TV shopping channel Sit-up, which operates Price Drop and Bid TV, is calling on creditors to back a life-saving Company Voluntary Arrangement.

Entrepreneurs Paul and Val Wright, the couple who launched Ideal Shopping, plan to rescue Sit-up by investing £6m but the funding is conditional on the CVA being passed. If it is not, Sit-up has warned it will go bust.

Sit-up TV has appointed KPMG to run the CVA and is calling on creditors that are owed money to accept 9p to 30p in the pound.

CVAs have proved a controversial restructuring option in retail. Store groups including Blacks, Focus DIY and JJB all called in administrators despite going through a CVA process beforehand.

Creditors’ will be asked to vote on whether to pass the Sit-up CVA at a meeting on March 18 at KPMG offices. The business will require 75% of creditors by value to vote in favour in order for the CVA to pass.
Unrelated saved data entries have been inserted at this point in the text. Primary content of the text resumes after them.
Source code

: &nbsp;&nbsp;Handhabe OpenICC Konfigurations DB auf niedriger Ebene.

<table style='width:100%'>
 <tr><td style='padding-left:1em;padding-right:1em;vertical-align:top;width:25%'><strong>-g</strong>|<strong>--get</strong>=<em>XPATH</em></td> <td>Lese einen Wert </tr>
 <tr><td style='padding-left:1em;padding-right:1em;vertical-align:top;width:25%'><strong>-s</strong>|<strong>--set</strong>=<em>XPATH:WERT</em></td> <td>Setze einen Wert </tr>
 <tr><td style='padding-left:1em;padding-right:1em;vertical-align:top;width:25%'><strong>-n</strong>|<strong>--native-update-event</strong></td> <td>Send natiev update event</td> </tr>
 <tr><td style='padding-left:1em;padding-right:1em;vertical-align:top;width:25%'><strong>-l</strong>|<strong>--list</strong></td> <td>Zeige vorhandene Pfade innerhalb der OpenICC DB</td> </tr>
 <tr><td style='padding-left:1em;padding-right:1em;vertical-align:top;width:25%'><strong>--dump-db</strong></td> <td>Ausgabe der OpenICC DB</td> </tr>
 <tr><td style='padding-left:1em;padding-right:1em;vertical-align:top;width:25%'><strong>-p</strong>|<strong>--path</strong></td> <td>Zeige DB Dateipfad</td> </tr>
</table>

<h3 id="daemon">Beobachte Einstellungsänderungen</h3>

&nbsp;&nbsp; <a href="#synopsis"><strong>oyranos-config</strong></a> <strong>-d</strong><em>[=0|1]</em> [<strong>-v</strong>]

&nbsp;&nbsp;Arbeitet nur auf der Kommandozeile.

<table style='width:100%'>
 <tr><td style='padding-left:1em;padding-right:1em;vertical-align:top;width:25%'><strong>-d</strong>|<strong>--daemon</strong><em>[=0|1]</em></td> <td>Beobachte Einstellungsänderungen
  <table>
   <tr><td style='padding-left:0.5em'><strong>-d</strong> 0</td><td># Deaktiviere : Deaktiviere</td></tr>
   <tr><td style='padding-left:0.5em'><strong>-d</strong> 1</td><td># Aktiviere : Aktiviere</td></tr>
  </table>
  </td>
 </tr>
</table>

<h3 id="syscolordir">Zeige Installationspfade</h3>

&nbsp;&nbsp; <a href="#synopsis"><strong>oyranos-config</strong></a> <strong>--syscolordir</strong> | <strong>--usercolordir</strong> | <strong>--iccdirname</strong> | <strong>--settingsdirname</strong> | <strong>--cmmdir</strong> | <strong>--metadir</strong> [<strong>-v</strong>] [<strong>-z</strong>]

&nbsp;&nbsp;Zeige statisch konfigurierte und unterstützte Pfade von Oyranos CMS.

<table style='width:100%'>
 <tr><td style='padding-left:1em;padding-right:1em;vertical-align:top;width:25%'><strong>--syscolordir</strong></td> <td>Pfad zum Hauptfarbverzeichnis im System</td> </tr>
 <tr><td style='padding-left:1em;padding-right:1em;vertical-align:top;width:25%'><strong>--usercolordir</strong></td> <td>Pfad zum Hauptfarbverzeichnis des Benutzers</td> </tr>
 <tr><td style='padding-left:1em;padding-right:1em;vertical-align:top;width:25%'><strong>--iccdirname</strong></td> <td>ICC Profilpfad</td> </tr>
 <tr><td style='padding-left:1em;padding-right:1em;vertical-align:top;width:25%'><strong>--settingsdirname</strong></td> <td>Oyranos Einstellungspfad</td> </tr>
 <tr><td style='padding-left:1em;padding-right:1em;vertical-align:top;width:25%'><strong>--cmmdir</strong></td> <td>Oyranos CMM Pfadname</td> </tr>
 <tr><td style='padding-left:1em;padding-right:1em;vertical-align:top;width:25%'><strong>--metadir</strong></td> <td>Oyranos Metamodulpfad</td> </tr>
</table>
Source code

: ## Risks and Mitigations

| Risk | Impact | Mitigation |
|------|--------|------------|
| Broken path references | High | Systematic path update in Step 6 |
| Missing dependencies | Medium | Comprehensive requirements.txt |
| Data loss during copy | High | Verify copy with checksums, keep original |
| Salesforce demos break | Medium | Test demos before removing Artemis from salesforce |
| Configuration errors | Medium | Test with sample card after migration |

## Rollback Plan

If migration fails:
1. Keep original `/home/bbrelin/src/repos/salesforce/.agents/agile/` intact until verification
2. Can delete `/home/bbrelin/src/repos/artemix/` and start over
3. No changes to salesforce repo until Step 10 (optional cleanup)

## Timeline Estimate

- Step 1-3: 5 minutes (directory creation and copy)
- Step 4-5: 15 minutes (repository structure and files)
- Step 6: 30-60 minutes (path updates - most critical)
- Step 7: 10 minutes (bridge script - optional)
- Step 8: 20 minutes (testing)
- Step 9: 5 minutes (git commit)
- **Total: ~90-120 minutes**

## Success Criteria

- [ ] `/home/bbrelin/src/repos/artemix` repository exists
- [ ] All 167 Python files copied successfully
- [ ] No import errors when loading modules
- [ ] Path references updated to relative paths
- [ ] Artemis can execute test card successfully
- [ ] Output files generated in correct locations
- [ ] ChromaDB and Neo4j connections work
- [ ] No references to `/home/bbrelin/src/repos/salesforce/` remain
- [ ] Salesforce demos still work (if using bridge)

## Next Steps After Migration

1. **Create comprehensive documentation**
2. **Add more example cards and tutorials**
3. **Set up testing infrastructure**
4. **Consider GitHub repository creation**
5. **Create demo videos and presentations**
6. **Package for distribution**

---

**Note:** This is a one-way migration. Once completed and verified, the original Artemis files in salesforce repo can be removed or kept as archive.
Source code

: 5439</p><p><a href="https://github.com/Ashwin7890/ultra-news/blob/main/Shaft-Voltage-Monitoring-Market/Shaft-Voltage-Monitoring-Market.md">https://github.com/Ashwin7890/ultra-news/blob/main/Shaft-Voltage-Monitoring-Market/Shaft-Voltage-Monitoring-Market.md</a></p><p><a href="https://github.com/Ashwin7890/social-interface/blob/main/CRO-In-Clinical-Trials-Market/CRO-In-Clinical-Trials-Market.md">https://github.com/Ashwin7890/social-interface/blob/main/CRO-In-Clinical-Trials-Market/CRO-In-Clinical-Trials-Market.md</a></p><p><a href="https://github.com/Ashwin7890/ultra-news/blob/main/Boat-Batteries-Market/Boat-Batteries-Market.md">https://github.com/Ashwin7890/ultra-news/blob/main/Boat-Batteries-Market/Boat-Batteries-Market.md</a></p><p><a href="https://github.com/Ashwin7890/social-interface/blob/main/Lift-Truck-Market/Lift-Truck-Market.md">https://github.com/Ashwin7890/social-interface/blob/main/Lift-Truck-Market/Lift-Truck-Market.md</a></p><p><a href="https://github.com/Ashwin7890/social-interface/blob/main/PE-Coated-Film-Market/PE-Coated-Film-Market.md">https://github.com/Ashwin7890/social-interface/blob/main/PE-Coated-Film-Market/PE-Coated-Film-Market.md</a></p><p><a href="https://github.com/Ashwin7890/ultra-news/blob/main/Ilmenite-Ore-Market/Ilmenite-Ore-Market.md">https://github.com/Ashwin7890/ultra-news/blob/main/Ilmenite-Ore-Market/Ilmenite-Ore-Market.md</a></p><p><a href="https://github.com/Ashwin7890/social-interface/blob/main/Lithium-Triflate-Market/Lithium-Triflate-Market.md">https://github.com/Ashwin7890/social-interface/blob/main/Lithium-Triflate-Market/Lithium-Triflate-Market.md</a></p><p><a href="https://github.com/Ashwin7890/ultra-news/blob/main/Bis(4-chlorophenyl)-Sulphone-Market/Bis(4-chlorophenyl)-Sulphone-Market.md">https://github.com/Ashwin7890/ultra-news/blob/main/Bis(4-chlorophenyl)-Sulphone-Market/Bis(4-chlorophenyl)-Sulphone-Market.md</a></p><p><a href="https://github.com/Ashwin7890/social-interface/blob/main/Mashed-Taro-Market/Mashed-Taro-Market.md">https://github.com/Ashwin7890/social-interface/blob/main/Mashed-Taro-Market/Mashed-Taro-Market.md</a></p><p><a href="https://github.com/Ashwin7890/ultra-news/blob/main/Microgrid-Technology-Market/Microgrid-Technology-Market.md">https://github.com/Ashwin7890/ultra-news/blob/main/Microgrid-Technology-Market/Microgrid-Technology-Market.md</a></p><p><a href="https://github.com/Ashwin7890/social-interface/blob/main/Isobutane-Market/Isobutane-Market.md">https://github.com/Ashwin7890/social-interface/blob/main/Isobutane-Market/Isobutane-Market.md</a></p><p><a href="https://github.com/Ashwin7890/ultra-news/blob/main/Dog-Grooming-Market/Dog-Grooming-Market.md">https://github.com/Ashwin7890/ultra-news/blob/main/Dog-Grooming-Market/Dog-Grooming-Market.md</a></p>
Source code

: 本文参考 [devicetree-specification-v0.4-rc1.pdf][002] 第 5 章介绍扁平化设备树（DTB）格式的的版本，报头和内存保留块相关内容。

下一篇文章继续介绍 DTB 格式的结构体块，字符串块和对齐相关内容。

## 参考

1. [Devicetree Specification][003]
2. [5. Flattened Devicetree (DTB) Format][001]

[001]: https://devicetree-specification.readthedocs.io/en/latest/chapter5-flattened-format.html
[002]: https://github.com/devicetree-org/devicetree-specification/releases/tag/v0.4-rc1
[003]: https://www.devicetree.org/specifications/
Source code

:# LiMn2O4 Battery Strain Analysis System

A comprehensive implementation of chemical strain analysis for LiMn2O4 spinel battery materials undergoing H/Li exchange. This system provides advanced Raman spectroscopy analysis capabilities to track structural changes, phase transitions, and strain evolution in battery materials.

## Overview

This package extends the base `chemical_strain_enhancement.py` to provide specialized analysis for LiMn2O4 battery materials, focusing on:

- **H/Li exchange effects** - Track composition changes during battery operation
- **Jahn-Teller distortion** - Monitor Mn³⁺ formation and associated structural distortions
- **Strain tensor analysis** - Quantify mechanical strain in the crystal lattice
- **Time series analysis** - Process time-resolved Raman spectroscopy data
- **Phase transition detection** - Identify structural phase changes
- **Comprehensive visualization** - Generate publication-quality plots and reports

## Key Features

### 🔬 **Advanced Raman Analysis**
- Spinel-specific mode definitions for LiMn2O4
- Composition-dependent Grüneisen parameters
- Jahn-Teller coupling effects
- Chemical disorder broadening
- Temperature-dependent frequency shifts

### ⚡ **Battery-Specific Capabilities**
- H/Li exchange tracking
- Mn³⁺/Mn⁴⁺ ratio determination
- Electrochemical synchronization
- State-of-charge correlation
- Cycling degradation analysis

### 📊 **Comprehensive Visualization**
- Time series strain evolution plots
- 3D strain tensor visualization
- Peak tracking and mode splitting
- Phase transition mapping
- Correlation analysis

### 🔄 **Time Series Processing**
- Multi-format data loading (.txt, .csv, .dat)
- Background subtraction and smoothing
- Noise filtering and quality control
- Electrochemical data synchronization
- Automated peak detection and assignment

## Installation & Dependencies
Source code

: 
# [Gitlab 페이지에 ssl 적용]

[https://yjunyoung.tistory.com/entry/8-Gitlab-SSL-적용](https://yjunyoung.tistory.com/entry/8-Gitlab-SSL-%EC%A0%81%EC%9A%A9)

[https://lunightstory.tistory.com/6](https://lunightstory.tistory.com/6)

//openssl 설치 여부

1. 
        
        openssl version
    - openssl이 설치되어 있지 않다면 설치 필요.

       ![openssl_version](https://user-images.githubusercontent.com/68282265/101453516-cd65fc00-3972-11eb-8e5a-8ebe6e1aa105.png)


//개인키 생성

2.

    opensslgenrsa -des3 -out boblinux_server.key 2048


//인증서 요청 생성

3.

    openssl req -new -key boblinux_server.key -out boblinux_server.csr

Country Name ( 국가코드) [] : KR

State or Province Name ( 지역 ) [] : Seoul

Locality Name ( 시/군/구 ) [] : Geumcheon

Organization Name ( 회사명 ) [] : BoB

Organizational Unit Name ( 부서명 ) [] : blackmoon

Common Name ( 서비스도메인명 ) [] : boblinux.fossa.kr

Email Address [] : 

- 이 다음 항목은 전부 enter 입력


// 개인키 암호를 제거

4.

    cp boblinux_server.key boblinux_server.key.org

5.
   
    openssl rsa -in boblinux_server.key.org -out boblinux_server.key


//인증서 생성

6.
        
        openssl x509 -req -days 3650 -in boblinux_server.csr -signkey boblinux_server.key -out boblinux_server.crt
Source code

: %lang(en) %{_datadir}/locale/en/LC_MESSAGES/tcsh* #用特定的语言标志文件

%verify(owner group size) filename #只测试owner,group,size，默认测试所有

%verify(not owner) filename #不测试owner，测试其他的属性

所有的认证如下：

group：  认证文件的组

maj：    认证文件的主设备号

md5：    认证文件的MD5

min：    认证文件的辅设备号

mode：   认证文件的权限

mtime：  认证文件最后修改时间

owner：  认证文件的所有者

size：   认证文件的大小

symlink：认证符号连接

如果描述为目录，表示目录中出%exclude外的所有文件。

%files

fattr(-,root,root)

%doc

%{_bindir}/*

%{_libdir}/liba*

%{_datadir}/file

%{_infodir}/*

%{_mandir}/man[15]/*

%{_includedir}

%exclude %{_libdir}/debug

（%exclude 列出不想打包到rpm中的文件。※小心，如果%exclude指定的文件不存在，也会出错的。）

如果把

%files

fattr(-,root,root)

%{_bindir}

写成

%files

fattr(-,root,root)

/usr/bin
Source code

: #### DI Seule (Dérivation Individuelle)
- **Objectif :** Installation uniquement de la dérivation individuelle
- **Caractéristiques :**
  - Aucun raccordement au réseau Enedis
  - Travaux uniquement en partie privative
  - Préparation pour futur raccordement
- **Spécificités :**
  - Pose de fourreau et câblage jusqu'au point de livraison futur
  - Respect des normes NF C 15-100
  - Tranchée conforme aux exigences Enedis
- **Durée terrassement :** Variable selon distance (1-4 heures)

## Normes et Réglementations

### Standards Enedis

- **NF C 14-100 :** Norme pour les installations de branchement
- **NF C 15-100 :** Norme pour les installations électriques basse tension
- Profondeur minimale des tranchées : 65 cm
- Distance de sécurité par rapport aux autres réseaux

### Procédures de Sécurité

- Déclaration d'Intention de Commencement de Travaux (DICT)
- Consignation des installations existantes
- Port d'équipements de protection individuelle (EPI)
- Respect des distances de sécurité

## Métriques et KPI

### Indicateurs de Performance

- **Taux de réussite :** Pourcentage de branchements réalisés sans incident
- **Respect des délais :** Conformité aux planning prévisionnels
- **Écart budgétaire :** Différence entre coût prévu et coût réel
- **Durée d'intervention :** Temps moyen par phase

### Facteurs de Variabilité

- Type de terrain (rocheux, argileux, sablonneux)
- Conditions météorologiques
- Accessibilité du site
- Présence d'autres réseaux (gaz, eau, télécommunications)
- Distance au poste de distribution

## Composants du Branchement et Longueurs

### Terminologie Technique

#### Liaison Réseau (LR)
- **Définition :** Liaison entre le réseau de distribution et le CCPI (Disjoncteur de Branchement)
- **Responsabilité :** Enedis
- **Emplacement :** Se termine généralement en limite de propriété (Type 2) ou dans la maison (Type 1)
Tnui Capital acquired Sit-up in December 2013. It broadcasts to more than 12 million homes, carrying more than 300 hours of live demonstrations each week.

Tnui Capital chief executive Bryan Green said:  “A first class team has been assembled to drive through the restructuring of Bid TV and Price Drop.  We believe the business will be preserved through a CVA which will save 350 jobs.”

KPMG partner Will Wright said: “In recent months, Sit-up Limited has undertaken an enormous amount of work to restore margins and is developing a new operating model which will see it link with its suppliers in a more direct way.

“If agreed, the CVA, coupled with the investment from Paul and Val Wright, will be the final piece of the jigsaw, enabling the company to right-size its infrastructure and putting it on a much sounder footing.”